Research

Optimal duration of antibiotics for wet cough in children? Australian RCT provides some answers


The first randomised controlled trial to investigate the optimal duration of antibiotic treatment for wet cough and protracted bacterial bronchitis in children has produced mixed results for extending treatment beyond two weeks.

While a four week course of amoxicillin-clavulanate was no different to a two week course in terms of cough resolution, it did result in better symptom control over six months, Australian researchers found.

In a study led by Dr Tom Ruffles of the Queensland Children’s Hospital, 106 children with protracted bacterial bronchitis (median age two year) were randomly assigned  to  receive two or four weeks   of amoxicillin–clavulanate as a twice-daily oral suspension.

For the primary outcome of cough resolution by day 28, there was no difference between the two and four week treatment groups (70% vs 62%).

However the time until next exacerbation was four times longer in the four-week group than the two-week group (median 150 vs 36 days; adjusted hazard ratio 0·47, p=0·02).

The rate of recurrence at six months was lower in four week group compared with the two week group (53% vs 74%) but the difference was no significant.

There were no differences in quality of life or in microbial resistance between the two groups.

Writing in Lancet Respiratory Medicine, Dr Ruffles and colleagues said that until now there had been a paucity of evidence to guide treatment decisions for children with wet cough and likely PBB.

They noted that currently some guidelines such as those from the British Thoracic Society recommend an initial course of four to six weeks duration, while most recommend two weeks.

And although four weeks of antibiotics did not improve clinical cure  at 28 days compared with a two-week course, there was still a case for prescribing longer courses, they suggested.

“There is insufficient evidence to support an alteration from current guidance of an initial 2-week course of antibiotics for PBB that can be extended up to a total of 4 weeks if cough resolution has not occurred.

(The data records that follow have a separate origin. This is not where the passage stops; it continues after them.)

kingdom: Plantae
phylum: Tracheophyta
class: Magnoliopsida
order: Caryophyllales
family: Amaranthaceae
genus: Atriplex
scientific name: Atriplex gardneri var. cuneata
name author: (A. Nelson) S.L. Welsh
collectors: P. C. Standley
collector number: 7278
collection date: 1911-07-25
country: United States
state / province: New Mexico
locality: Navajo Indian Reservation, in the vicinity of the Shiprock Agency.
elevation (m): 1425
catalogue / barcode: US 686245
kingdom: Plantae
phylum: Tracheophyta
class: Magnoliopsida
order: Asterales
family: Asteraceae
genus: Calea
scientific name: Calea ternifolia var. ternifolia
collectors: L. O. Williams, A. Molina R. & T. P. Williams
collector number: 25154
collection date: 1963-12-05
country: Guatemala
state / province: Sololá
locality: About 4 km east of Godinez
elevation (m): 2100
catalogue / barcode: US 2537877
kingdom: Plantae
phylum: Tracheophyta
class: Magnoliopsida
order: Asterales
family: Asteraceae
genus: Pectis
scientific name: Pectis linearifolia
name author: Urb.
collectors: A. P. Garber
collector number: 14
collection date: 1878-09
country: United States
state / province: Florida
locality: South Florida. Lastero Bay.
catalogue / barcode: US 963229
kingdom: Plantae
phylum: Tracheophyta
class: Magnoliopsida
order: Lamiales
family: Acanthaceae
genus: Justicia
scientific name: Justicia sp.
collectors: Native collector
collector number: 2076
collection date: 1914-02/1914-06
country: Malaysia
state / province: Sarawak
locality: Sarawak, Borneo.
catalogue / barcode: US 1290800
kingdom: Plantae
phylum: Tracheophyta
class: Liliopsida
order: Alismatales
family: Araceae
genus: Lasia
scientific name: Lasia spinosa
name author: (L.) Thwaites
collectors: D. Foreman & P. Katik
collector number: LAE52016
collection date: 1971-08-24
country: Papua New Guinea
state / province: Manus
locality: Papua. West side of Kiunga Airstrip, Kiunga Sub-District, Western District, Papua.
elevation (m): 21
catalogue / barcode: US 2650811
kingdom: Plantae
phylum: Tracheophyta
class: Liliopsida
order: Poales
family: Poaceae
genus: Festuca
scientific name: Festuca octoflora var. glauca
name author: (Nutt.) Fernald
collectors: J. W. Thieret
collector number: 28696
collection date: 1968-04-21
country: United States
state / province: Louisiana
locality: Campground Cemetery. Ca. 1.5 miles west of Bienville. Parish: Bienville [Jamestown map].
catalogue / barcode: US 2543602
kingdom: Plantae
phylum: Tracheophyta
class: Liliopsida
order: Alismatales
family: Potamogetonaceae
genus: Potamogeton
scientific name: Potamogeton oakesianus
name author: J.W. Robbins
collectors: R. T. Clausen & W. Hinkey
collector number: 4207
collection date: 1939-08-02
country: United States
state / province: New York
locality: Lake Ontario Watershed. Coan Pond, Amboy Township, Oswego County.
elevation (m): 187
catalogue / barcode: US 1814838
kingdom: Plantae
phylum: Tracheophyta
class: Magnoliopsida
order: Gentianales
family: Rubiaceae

However, some children could benefit from a 4-week course, as this longer duration of antibiotics led to a longer cough-free period,” they wrote.

They also noted that the improved wet cough symptom control provided by an initial four-week course of antibiotics resulted in a similar mean total antibiotic duration between the groups during the trial and at 6-months follow-up.

“Taken in context with the finding of no difference between the groups for antimicrobial resistance of nasal respiratory pathogens, these results provide reassurance of responsible prescribing when a four-week course of antibiotics is being considered for treatment of suspected PBB.”

An accompanying commentary article highlighted the finding that one third of children with a clinical suspicion of PBB did not subsequently meet the diagnostic criteria due to a failure to achieve cough resolution.

“The lack of difference in cough resolution between groups suggests for non-responders there is little apparent benefit in extending the antibiotic course beyond two weeks as currently recommended. These children should instead be investigated for a cause other than PBB,” the authors said.

For children who did improve following initial treatment, the differences in cough exacerbation and possibly relapse “might be important enough to warrant a longer initial course in responders,” they added.

They proposed a further RCT of two week versus six week courses of antibiotics for wet cough, to address the hypothesis that extending the initial treatment beyond that required for symptom resolution would enable damaged epithelium to repair and mucociliary clearance to improve, thereby reducing relapses.